— Provided passage —

▼

Sir Martin Sweeting, founder and executive chairman of Surrey Satellite Technology

When you mention space, who or what comes to mind? Probably NASA, Apollo and the Space Shuttle, Russian cosmonauts and Sputnik, the rise of the Chinese and Indian space programmes and the European Space Agency. But the UK?

Largely misunderstood by the public and overlooked by governments until a few years ago, the UK’s space industry is an unsung success. Since 2000, turnover has risen by 8.8% a year and, according to a recent study from consultant London Economics, it employs around 37,000 people directly and generates almost £12billion a year.

According to Andy Green, co-chair of Britain’s Space Leadership Council: “The future for Britain’s space industry is not about huge fireworks that cost tons of money; we’re looking at smaller, cheaper investments that will provide real returns.”

The UK has been involved in space since the 1950s – the first official British space programme started in 1952. The first satellite programme started in 1959, with the Ariel series of satellites launched using American rockets. The first British satellite, Ariel 1, was launched in 1962.

Throughout the 1960s and 1970s, the UK worked on its own satellite launch capability and a British rocket – Black Arrow – did succeed in placing a British satellite, Prospero, into orbit in the early 1970s before the programme was cancelled as part of government cut-backs.

Britain was also significant in the establishment of the European Space Agency in 1975, with much of its original technology and knowledge derived from UK research programmes.

The Thatcher Government of the 1980s took an axe to the space programmes in which the UK was involved and proceeded to cut investment and support back to the bare minimum. While supporting the science, prestige projects such as manned flight, were deemed unnecessary and uneconomic.

“The Thatcher Government’s view was that space was an expensive hobby; a club through which any UK involvement should be conducted via the European Space Agency,” explains Sir Martin Sweeting, founder and executive chairman of Surrey Satellite Technology (SSTL). “It was a view that tended to prevail until relatively recently.”

A commercial pioneer, SSTL was established in 1985 and became one of the UK’s most successful university spin-outs. Today, it’s part of EADS Astrium, and generating an annual turnover in excess of £130m.

▲

— Dataset extract —
▼

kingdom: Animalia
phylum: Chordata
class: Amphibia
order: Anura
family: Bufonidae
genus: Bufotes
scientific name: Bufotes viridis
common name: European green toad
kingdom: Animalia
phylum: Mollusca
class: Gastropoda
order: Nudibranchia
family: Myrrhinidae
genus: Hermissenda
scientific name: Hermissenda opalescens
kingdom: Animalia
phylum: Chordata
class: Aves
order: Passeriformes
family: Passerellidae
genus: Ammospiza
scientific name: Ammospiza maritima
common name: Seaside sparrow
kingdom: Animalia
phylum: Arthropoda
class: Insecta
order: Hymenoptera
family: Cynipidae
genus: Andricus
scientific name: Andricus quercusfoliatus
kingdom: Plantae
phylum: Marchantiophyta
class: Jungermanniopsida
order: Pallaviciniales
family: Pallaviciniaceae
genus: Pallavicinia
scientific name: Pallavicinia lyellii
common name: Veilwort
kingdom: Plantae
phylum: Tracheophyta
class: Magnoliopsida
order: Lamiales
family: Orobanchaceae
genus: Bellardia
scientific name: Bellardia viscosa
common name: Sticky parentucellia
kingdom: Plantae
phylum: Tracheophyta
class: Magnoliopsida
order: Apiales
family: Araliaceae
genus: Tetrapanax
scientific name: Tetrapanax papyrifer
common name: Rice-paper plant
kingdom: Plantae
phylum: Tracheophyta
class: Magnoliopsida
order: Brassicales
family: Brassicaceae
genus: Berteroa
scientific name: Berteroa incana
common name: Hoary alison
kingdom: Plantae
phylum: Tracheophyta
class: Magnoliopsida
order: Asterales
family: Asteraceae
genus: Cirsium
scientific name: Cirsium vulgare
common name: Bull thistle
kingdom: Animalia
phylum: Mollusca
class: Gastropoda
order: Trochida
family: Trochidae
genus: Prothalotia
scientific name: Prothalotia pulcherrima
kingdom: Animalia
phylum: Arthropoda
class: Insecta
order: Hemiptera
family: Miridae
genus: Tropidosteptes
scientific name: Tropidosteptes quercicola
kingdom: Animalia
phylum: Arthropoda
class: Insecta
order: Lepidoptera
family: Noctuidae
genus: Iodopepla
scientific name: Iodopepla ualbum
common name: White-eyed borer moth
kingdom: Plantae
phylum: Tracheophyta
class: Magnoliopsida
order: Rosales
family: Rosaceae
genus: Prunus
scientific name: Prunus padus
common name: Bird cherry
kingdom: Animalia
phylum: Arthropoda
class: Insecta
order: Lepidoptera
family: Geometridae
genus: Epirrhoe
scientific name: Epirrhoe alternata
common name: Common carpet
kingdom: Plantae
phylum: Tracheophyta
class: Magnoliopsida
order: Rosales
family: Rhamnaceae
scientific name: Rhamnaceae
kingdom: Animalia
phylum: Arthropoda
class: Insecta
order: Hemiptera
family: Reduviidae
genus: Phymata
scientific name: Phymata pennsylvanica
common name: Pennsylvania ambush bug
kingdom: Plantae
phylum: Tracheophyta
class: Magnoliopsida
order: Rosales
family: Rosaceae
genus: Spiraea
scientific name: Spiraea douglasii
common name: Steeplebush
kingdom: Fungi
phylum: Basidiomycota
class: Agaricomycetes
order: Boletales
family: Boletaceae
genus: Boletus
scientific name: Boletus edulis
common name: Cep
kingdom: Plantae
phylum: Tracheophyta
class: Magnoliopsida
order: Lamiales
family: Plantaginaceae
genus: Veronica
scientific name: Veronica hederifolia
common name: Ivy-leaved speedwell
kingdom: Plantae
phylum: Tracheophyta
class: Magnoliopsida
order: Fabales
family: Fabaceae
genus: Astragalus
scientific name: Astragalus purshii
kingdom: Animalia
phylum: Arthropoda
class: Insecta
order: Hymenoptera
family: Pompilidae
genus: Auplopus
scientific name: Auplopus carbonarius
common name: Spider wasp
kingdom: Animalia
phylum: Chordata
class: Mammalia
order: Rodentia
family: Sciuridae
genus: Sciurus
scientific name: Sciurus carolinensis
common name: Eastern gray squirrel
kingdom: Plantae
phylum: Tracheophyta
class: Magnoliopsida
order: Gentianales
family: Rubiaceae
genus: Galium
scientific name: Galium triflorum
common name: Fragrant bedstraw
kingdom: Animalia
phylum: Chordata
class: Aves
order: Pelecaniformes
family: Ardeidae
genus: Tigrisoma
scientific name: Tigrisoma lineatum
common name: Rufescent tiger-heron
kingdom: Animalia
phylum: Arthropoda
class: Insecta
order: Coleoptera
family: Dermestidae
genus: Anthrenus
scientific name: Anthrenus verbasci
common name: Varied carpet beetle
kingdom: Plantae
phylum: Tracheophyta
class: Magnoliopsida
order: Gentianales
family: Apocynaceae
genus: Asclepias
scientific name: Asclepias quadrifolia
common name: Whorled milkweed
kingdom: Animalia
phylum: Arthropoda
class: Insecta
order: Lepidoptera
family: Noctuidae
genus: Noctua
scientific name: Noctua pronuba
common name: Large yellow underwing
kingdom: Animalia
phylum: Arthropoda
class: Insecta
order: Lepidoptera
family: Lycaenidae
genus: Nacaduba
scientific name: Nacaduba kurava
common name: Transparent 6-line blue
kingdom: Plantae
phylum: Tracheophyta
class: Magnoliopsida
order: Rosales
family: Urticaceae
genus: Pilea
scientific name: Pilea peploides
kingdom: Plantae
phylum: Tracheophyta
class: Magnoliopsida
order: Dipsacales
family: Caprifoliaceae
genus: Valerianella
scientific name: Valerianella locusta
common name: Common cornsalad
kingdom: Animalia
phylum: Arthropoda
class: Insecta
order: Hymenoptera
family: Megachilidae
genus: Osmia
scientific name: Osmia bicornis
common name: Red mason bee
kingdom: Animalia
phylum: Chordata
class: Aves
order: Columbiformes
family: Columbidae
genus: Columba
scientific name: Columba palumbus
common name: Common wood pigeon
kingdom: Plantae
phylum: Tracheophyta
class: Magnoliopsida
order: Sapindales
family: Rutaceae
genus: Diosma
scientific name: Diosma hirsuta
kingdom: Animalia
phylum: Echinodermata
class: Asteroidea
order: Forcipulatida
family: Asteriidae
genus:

▲

— Task set —
**A.** Quote the passage on the UK space industry word for word, starting at "When you mention" and ending at "But the UK?".
**B.** Continue the passage on the UK space industry from the point where it stops.

— Responses per task —
**A.**
When you mention space, who or what comes to mind? Probably NASA, Apollo and the Space Shuttle, Russian cosmonauts and Sputnik, the rise of the Chinese and Indian space programmes and the European Space Agency. But the UK?

**B.**
Specialising in the design, manufacture, launch and operation of satellites, it has become a significant competitor in the small or micro satellite market, a sector which accounts for 40% of the global market.

“SSTL has come a long way since our first microsatellites,” Sir Martin said. “Today, small satellites are in demand and I think it is fair to say that, as a company, SSTL played a significant role in creating what is now a global industry. We had to work hard to overcome apathy towards the idea of a UK space industry, as well as a lack of government support. But I believe SSTL is an example of what ambition and innovation in space engineering can ultimately achieve.

“The microelectronics revolution of the 1970s helped change the economics of computing and I believed at the time that it would do the same for space. It provided us with an opportunity to shrink the size of satellites and we pioneered the use of COTS technology to develop small satellites,” he continues. “Until then, satellite equipment tended to be purpose built, was hugely expensive and could take years to build. Often, the technology was itself obsolete when it came to be launched.”

What smaller satellites could offer, according to Sir Martin, was rapid development, quick build times and an ability to fold in new technology more readily.

Profitable from the beginning, SSTL grew organically with Surrey University underwriting its projects. Today, it employs more than 500 staff and assembles satellites and space hardware and operates from state of the art facilities in Guildford.

To date, the company has launched more than 40 satellites, with 20 further spacecraft in manufacture or awaiting launch. There are also 22 payloads for Galileo, Europe’s satellite navigation system.

Under a £110m contract, SSTL is leasing three SSTL-300S1 satellite platforms to Chinese company 21AT. These ‘smallsats’ are designed to provide high resolution imagery and high speed downlink. The three satellites, which will form the DMC3 constellation, incorporate advanced avionics and optical systems, enabling several types of imaging, such as mapping terrain, strip imaging and mosaic imaging for wide areas.
In many respects, SSTL’s success mirrors that of the UK space industry in general.

“It was slow to get off the ground and it was difficult to sell the concept of the ‘small satellite’,” Sir Martin concedes. “Half those we talked to said it was a great idea, the other half said it was lunacy.”

Likewise, UK governments throughout the 1990s tended to view the UK’s space industry as, at best, an interesting niche and, at worst, a costly irrelevance.

However, the economics of space have changed radically in the last 10 years and it is now accepted that space has a crucial role to play in the wider economy.

“Lady Thatcher’s decision to cut funding to the bare minimum probably did us a favour,” suggests Sir Martin. “Rather than relying on state handouts, we were obliged to be commercially focused when it came to deciding what projects we got involved with. As a result, SSTL grew organically and we saw a steady stream of business, the profits from which we used to fund the business.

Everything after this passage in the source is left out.